Forget
1987, This Could Be 1929 All Over Again
Analyst says economic winter could last 8 years, worst is yet to
come
Prisonplanet | Jan. 24, 2008
By Paul Joseph Watson
The huge debt bubble, which has
artificially propped up the stock market since the turn of the
millennium, could cause a new great depression according to one
expert, who also predicts that investors will flock to buy gold as
the dollar continues to plummet.
Financial analysts have been drawing comparisons between this week's
chaos and the October 19 1987 crash, known as Black Monday, when the
Dow Jones Industrial Average dropped by over 22 per cent and markets
sunk worldwide.
But Vancouver-based investment adviser Ian Gordon has gone a step
further, seeing clear parallels between current events and those
that foreshadowed the 1929 crash and ensuing depression.
“We’re really seeing a mirror
image of what happened following the [19]29 peak in equity prices in
the United States, and the subsequent crash in equities,”
Gordon told the Georgia Straight.
“We’re seeing really the mirror of…the huge debt bubble that was
built into the economy in the ’20s in the United States.

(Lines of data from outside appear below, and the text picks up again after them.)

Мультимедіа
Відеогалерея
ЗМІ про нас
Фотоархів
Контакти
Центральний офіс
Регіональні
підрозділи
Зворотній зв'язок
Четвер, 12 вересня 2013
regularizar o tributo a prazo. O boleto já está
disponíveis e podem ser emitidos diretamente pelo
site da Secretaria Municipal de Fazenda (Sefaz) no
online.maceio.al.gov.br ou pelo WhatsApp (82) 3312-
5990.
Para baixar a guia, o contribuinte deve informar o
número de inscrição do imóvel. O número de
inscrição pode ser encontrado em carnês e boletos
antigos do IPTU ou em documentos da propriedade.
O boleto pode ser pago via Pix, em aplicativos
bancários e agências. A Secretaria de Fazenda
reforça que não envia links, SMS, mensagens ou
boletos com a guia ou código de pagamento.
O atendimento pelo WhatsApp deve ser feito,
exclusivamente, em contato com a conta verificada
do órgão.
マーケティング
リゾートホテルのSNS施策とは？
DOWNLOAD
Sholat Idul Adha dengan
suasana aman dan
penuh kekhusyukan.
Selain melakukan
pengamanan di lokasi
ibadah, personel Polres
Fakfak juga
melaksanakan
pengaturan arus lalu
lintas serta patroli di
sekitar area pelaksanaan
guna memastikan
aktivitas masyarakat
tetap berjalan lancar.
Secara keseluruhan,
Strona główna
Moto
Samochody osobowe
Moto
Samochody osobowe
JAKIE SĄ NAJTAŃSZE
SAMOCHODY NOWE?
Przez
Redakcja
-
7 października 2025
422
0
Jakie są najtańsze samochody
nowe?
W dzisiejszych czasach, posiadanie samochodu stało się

We’re now
seeing the collapse of the debt bubble that was built into the world
economies, but principally in the United States.”

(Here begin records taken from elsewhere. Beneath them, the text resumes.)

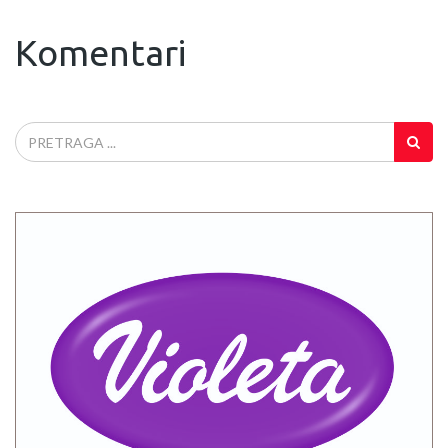
Komentari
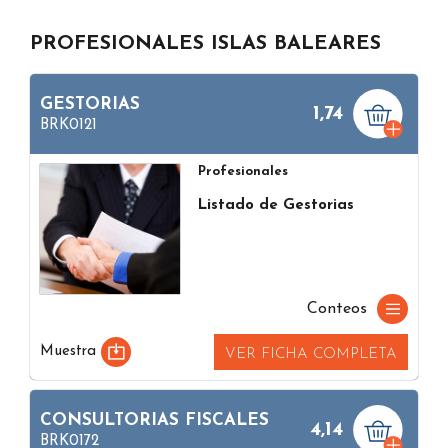
PROFESIONALES ISLAS BALEARES
GESTORIAS
1,74
BRK0121
Profesionales
Listado de Gestorias
Conteos
Muestra
VER FICHA COMPLETA
CONSULTORIAS FISCALES
4,14
BRK0172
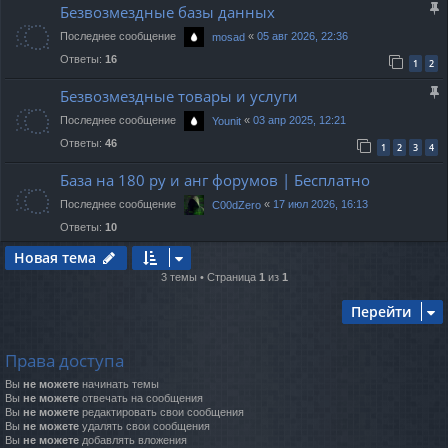
Безвозмездные базы данных
Последнее сообщение
«
05 авг 2026, 22:36
mosad
Ответы:
16
1
2
Безвозмездные товары и услуги
Последнее сообщение
«
03 апр 2025, 12:21
Younit
Ответы:
46
1
2
3
4
База на 180 ру и анг форумов | Бесплатно
Последнее сообщение
«
17 июл 2026, 16:13
C00dZero
Ответы:
10
Новая тема
3 темы • Страница
1
из
1
Перейти
Права доступа
Вы
не можете
начинать темы
Вы
не можете
отвечать на сообщения
Вы
не можете
редактировать свои сообщения
Вы
не можете
удалять свои сообщения
Вы
не можете
добавлять вложения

Gordon levels the blame at Alan Greenspan for creating a huge bubble
by injecting too much money into the system in an attempt to offset
the "economic winter" that inevitably arrives as part of the boom
and bust cycle of the fiat money system, arguing that the realistic
peak in the stock market occurred in 2000.
Gordon predicts that the "economic winter" will last another 7 or 8
years and that the worst is yet to come, with the continued meltdown
of the dollar causing people to flock to the safe haven of gold.
“As this whole collapse in paper assets begins to unfold, causing
tremendous strain on the banking system, we will see a tremendous
rush to gold, to own gold,” he said. “But I think the worst is
definitely in front of us, and not behind us.”
Gordon slammed the huge 75 points
rate cut as ineffective, arguing that neither banks or consumers
want to engage because of the crippling problems of their existing
debts.
The analyst's conclusions are in line with those of Paul Craig
Roberts, the father of Reaganomics,
who on Tuesday warned that
the mess could result in the dollar losing its status as the world
reserve currency.
Roberts also cautioned that the rush to diversify into gold could
make people's assets a target for government confiscation, as
happened in 1933, four years after the great depression.